Alors qu’en 1916 ; débutaient les magnifiques victoires du Grand Duc
Nicolas en Arménie Occidentale. En dépit des rigueurs de l’hiver
caucasien et difficultés de terrain considérables, les russes
s’empares d’Erzeroum, clef de l’Arménie ; le 16 fèvrier-puis
Mouch-Bitlis et de Trébizonde en mai. « En
Egypte, les anglais décidés mettre le canal Suez à l’abri d’un coup
de main germano-turc
concentrent 200.000 hommes. L’attaque envisagée se produit en effet en août
mais les turcs battus sont vigoureusement poursuivis par la cavalerie
britannique et en décembre 1916,
les anglais à leur tour passent à l’offensive et s’empare El Arich
puis de Rafa.
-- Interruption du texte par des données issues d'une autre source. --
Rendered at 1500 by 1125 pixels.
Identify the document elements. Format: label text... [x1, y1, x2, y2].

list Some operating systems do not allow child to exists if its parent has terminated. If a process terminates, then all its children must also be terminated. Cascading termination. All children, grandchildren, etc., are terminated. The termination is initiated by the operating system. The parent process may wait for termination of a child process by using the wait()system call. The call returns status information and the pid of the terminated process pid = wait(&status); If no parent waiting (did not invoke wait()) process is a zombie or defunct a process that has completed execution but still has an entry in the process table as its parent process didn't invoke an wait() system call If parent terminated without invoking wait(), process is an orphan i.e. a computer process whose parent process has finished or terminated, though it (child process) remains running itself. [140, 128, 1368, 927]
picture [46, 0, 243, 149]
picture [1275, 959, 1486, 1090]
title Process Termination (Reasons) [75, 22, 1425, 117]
Mais
l’événement capital de 1914 est le soulèvement des Arabes contre
la Porte Sublime. A la faveur de faiblesse
des garnisons turques du Hedjaz, du Yemen et de l’Asie, et poussées en
sous main l’Angleterre, les Arabes, dirigés par l’influent Chérif
Hussein, s’empare de la Mecque ; de Djedda, de Taif ; et de Médine.
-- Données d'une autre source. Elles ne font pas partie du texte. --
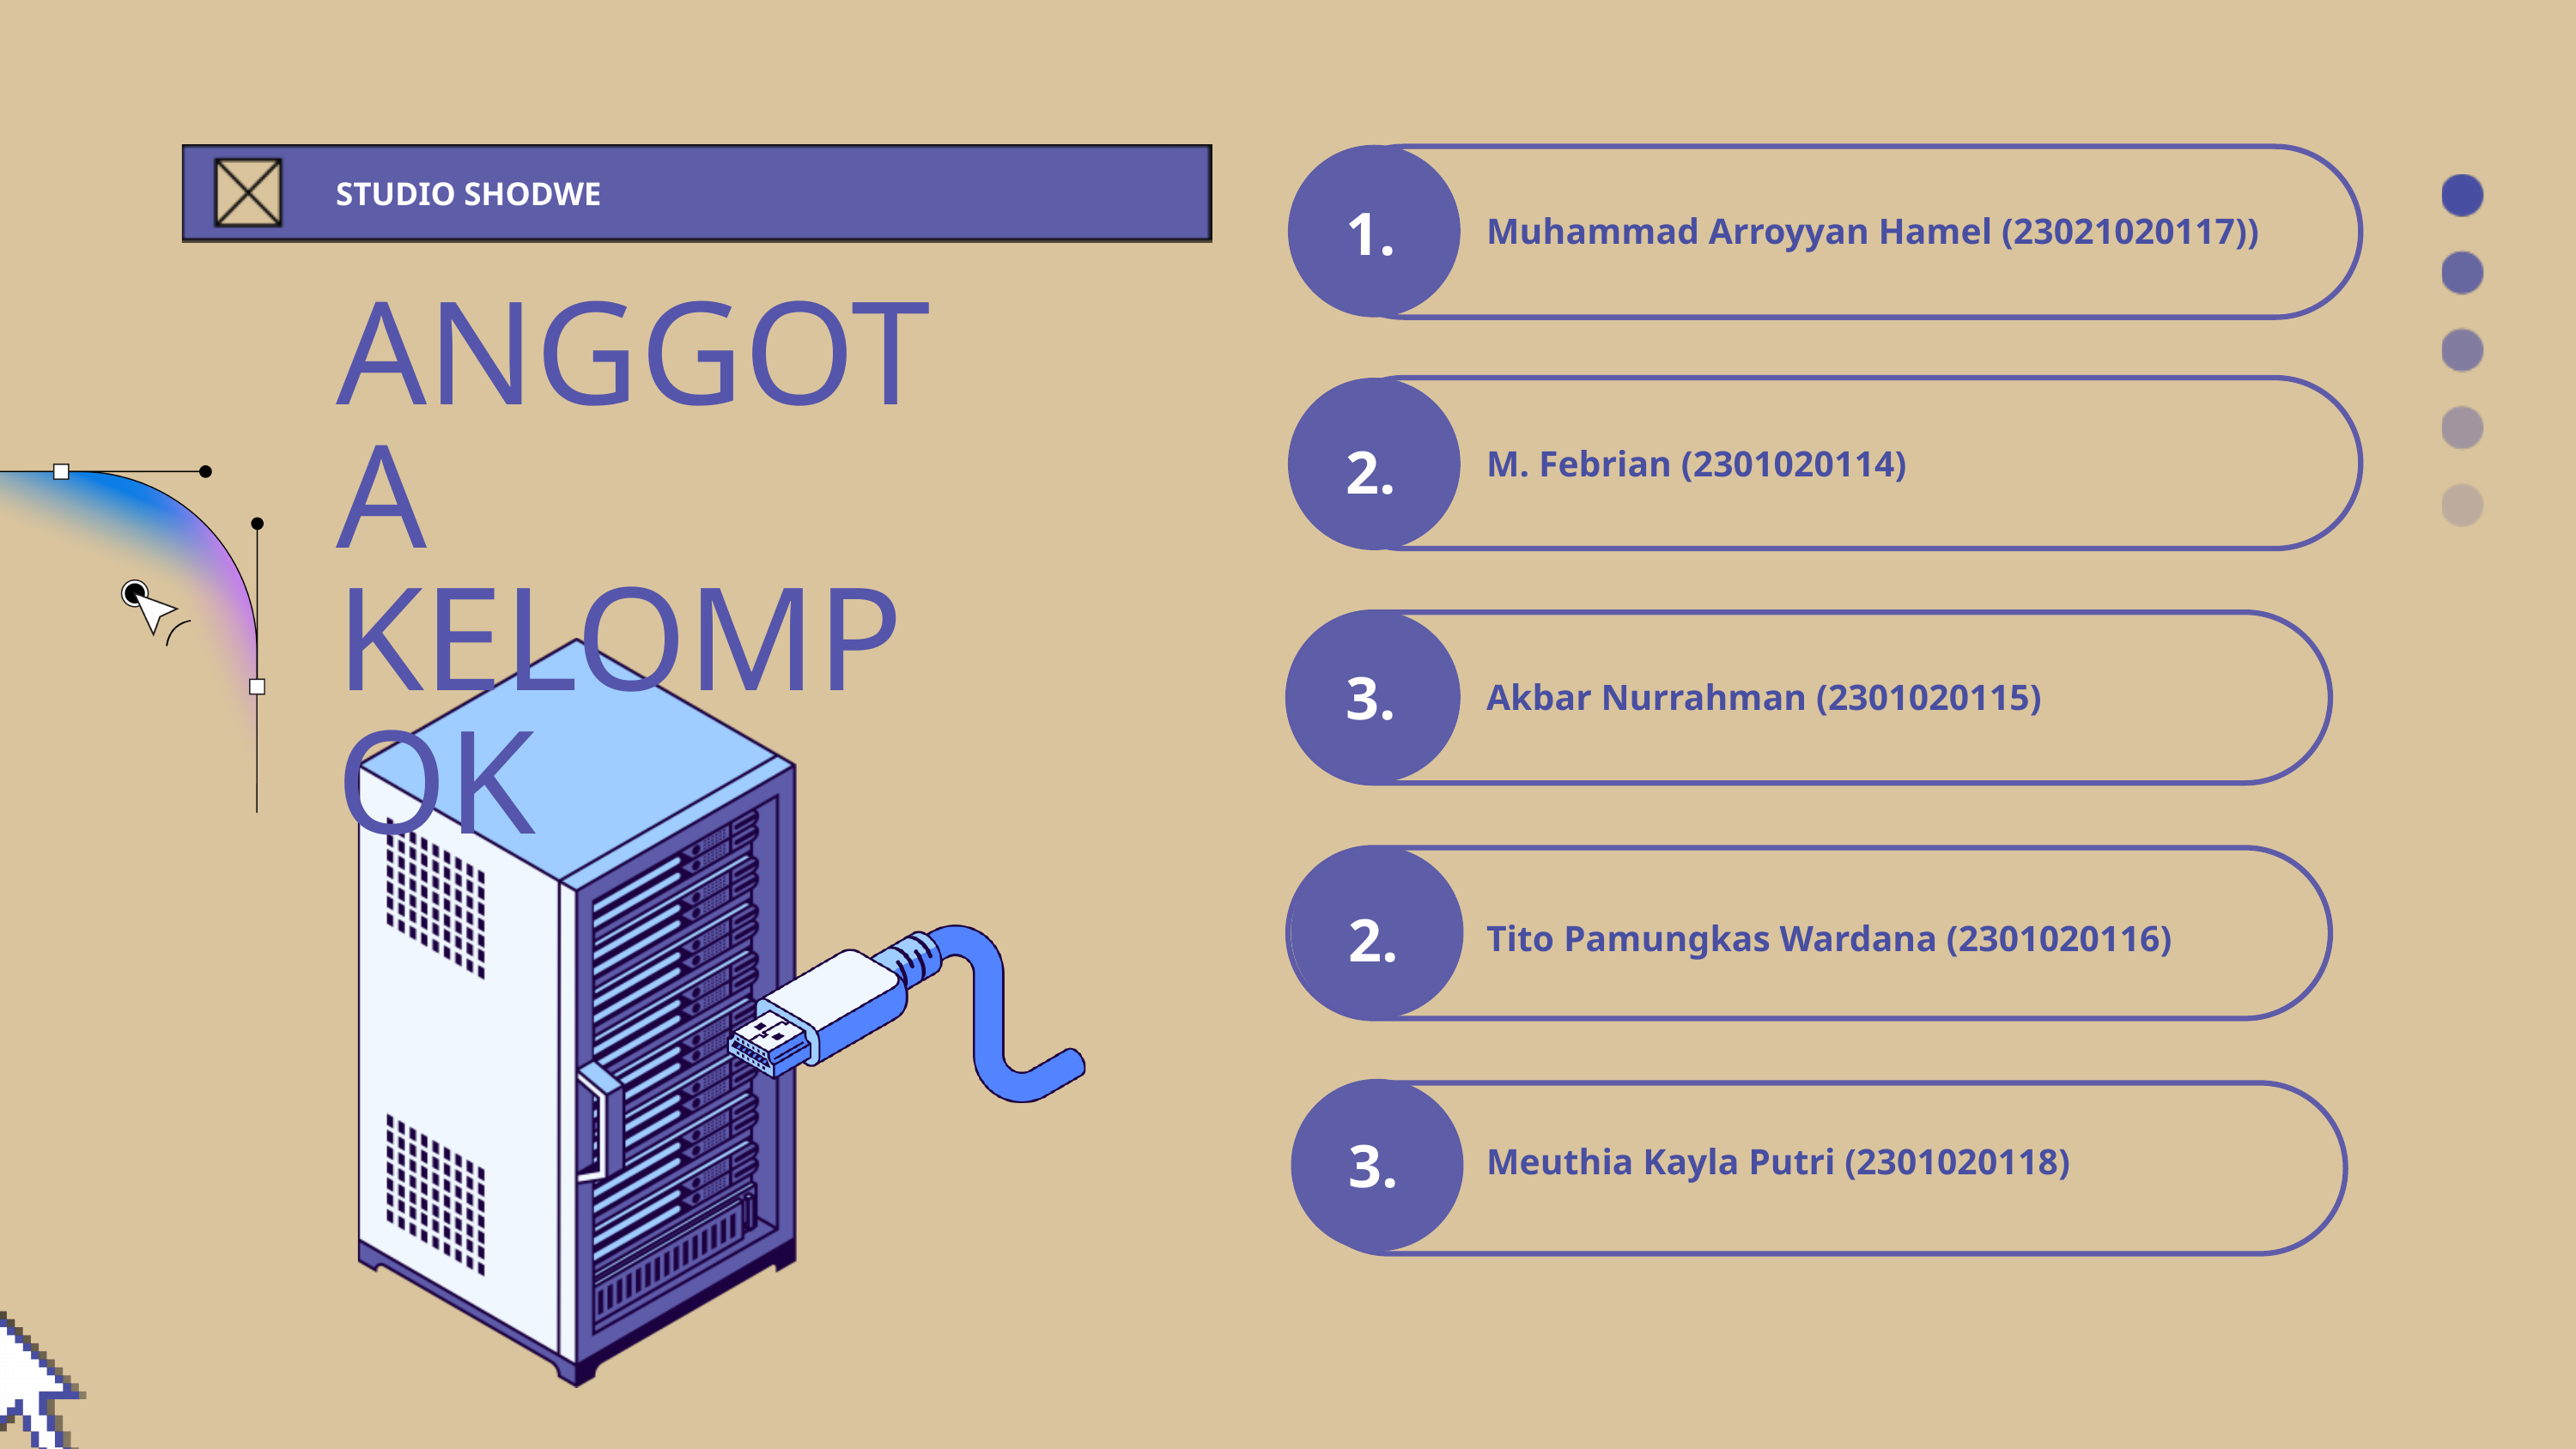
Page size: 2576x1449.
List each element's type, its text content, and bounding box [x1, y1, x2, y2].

text_box [0, 1303, 87, 1449]
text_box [1463, 146, 2361, 318]
text_box STUDIO SHODWE [335, 180, 673, 212]
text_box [1467, 1082, 2346, 1254]
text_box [1287, 609, 1461, 784]
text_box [1287, 377, 1461, 551]
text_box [1463, 611, 2331, 784]
text_box [726, 922, 1086, 1103]
text_box ANGGOTA KELOMPOK [335, 290, 951, 863]
text_box [2441, 174, 2484, 529]
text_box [1467, 847, 2331, 1019]
text_box [181, 144, 1212, 243]
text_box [1291, 1078, 1464, 1252]
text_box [1461, 377, 2361, 549]
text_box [1287, 144, 1461, 318]
text_box [0, 464, 266, 813]
text_box [357, 863, 797, 1388]
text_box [1291, 846, 1464, 1019]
L’indépendance des Arabes vis-à-vis des Turcs est proclamée. Cet événement
est le premier symptôme de la
dissolution de l’Empire ottoman. »([17]) Par
des accords secrets conclus en mai 1916 entre la France et l’Angleterre ;
l’Etat rabe indépendant était reconnu. La France obtenait la
reconnaissance de ses droits sur la Syrie
et la Cilicie, sur Sivas ; sur un territoire délimité
d’accord avec la Russie et sur la région de Mousoul. Pendant
que l’Europe se déchire sous la Première Guerre Mondiale, la Grande
Bretagne et la France signent, en mai 1916, un accord secret qui définit,
pour l’après guerre, la partition du Moyen-Orient en zones distinctes
gouvernés sous leur mandats. Ce contrat est réalisé par Sir Mark Sykes et
M. François Georges Picot avec l’accord de la Russie, encore tsariste, et
de l’Italie. Tous veulent leur part : la Russie exige Constantinople
et la moitié septentrionale de la Perse, l’Italie veut des îles méditerranéennes
et l’Anatolie, la France requête la Cilicie, la Syrie et le Liban et la
Grande Bretagne se réserve la moitié méridionale de la Perse, la
Palestine et la Mésopotamie. Français et Anglais seront les grands
gagnants du partage. Cette
manœuvre des deux grandes puissances coloniales reflète la face maligne de
l’Europe car, sous l’étiquette salvatrice des peuples soumis et après
tant de promesse d’indépendance faites aux différentes ethnies, ils les
condamnent à continuer une existence opprimée mais sous un autre
gouvernement. Un tel comportement ferait aujourd’hui scandale mais serait
tout de même admis car la situation actuelle nous le montre en un Irak
« démocratique » sous l’égide des Etats-Unis. Ces manières
sont encore présentes un siècle après le traité Sykes-Picot.